As only urogynecological patients who have had 3D or 4D ultrasound were included in this analysis, it is not possible to exclude inclusion bias.
A further limitation of our analysis is that both clinical palpation and ultrasound diagnosis were both carried out by the same investigator.
Conclusion
The prevalence of levator ani defects in our population of urogynecological patients was 23.8 %. Patients with prolapse had statistically significantly more muscular defects of the pelvic floor. In contrast, the prevalence of levator ani defects did not differ between women with stress incontinence and women with urge symptoms.
Levator ani defects are found more frequently with 3D ultrasound compared to palpation alone. Nevertheless, although ultrasound appears to be superior to palpation alone for the detection of levator ani defects, our own clinical experience has shown that urogynecological diagnosis requires that ultrasound be done in combination with palpatory assessment of the pelvic floor musculature.

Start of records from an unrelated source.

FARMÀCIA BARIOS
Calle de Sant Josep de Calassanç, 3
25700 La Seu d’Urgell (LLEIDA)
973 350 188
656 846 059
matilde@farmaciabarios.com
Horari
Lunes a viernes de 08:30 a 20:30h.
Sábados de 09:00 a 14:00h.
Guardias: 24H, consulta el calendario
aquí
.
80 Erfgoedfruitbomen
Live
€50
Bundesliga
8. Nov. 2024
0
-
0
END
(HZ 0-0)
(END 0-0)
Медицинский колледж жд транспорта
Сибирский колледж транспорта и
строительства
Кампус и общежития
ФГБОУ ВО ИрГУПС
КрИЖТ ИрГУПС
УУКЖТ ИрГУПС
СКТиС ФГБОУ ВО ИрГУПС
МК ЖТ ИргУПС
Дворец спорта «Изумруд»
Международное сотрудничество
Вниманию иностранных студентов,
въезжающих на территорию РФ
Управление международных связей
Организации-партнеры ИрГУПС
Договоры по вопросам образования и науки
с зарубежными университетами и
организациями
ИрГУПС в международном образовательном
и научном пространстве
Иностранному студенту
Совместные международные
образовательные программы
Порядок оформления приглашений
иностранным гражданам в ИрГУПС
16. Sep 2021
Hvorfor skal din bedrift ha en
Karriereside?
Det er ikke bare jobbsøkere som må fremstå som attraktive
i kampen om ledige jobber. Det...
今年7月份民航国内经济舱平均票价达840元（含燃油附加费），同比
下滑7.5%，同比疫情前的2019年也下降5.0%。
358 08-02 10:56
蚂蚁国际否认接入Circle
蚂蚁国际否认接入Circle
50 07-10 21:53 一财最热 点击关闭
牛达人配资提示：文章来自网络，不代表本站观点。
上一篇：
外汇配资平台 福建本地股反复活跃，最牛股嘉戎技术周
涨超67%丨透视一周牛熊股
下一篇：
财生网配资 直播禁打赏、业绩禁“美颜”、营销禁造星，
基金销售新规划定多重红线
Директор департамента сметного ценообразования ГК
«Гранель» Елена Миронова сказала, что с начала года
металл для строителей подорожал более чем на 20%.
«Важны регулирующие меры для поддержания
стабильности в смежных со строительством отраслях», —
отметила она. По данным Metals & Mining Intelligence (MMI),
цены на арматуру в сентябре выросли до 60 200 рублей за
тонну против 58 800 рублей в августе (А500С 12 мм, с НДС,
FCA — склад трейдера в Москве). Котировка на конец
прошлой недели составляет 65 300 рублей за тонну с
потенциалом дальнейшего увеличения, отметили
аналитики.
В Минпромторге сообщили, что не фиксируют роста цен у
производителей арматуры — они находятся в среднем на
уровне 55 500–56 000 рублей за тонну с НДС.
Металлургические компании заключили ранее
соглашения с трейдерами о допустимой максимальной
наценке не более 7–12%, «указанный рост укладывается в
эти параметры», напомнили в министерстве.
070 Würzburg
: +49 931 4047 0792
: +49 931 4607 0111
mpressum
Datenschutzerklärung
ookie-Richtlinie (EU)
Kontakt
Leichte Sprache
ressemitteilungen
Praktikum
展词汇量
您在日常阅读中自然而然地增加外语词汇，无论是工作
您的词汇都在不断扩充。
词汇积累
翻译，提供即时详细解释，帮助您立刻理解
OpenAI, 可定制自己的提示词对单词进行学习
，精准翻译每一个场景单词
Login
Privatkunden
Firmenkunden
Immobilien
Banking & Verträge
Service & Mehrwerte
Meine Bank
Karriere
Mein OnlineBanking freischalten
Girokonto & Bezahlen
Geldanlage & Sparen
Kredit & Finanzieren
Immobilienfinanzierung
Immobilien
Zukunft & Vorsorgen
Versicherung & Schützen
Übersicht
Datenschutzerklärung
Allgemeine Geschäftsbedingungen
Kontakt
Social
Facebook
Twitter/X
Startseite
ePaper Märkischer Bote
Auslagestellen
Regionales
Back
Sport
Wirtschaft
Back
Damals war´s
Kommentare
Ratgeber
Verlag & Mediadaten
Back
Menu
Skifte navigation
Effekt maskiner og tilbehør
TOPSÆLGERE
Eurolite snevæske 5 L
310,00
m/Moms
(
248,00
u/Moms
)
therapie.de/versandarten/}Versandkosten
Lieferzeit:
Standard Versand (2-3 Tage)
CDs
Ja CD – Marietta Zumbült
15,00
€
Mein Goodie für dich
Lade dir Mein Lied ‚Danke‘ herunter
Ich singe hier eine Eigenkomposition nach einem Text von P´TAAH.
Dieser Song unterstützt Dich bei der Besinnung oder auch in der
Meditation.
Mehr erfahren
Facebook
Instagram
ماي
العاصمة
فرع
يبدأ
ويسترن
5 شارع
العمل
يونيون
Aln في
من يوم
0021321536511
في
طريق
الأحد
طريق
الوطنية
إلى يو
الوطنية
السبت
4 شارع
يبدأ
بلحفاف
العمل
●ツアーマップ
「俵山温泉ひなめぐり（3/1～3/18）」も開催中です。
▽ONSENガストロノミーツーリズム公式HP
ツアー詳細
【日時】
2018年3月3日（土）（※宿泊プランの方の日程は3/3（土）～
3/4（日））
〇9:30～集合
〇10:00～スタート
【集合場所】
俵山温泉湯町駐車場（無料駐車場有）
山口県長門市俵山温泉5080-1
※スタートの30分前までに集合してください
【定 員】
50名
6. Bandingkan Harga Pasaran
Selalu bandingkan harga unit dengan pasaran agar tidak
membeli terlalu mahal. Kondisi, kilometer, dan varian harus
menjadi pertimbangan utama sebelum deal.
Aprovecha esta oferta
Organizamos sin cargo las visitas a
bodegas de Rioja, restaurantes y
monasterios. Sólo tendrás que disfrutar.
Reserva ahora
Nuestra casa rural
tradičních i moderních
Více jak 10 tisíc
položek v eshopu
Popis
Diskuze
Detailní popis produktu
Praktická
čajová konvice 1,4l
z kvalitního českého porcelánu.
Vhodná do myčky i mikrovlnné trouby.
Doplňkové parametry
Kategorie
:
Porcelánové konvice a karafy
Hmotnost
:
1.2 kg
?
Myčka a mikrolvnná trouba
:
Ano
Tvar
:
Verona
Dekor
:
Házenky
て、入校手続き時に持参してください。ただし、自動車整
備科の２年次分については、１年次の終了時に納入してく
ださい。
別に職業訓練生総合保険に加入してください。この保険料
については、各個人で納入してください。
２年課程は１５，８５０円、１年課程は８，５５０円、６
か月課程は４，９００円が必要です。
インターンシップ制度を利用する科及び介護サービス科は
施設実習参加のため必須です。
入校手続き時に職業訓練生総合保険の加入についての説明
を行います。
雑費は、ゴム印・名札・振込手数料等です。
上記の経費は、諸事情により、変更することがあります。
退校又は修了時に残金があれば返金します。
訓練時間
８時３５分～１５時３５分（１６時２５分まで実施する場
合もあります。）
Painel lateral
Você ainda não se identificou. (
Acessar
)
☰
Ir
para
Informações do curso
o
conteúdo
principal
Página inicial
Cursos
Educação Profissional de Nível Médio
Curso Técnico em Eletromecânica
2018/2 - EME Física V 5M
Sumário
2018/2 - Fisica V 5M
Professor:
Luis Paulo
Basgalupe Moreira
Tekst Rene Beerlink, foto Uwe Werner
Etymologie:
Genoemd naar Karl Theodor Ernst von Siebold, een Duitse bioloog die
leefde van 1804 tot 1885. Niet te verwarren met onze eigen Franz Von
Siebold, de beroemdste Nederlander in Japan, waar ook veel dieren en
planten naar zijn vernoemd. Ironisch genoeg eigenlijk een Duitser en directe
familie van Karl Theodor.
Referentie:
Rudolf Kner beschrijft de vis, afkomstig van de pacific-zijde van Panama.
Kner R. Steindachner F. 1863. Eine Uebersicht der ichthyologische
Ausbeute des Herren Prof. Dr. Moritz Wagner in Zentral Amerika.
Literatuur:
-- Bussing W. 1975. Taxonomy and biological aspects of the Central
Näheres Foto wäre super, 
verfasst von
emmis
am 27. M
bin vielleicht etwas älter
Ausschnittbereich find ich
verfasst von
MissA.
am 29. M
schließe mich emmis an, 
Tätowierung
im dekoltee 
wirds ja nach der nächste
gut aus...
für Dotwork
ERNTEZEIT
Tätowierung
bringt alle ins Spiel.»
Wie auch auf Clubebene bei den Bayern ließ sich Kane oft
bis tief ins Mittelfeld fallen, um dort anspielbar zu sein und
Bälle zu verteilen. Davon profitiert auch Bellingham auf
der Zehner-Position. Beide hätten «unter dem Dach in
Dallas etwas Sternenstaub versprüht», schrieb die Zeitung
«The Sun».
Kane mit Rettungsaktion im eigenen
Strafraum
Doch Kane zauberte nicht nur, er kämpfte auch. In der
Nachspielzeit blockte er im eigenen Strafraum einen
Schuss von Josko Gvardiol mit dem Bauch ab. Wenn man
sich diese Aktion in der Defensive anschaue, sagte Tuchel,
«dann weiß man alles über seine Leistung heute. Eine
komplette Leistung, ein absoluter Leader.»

The fact that the risk of recurrence after prolapse surgery is significantly higher in patients with levator ani defects is of particular clinical importance 23, 24, 37. Presurgical determination of levator ani defects could help ensure that groups at special risk of recurrence are identified preoperatively. In future, this could justify the targeted use of alloplastic mesh implants in a primary setting in patients with levator ani defects.
Footnotes
Conflict of Interest Stefan Albrich has received speakerʼs fees from OmniaMed and Astellas. Karlien Rommens, Joscha Steetskamp, Veronika Weyer, Gerald Hoffmann, Christine Skala, Eva Zahn report no conflicts of interest in connection with this article.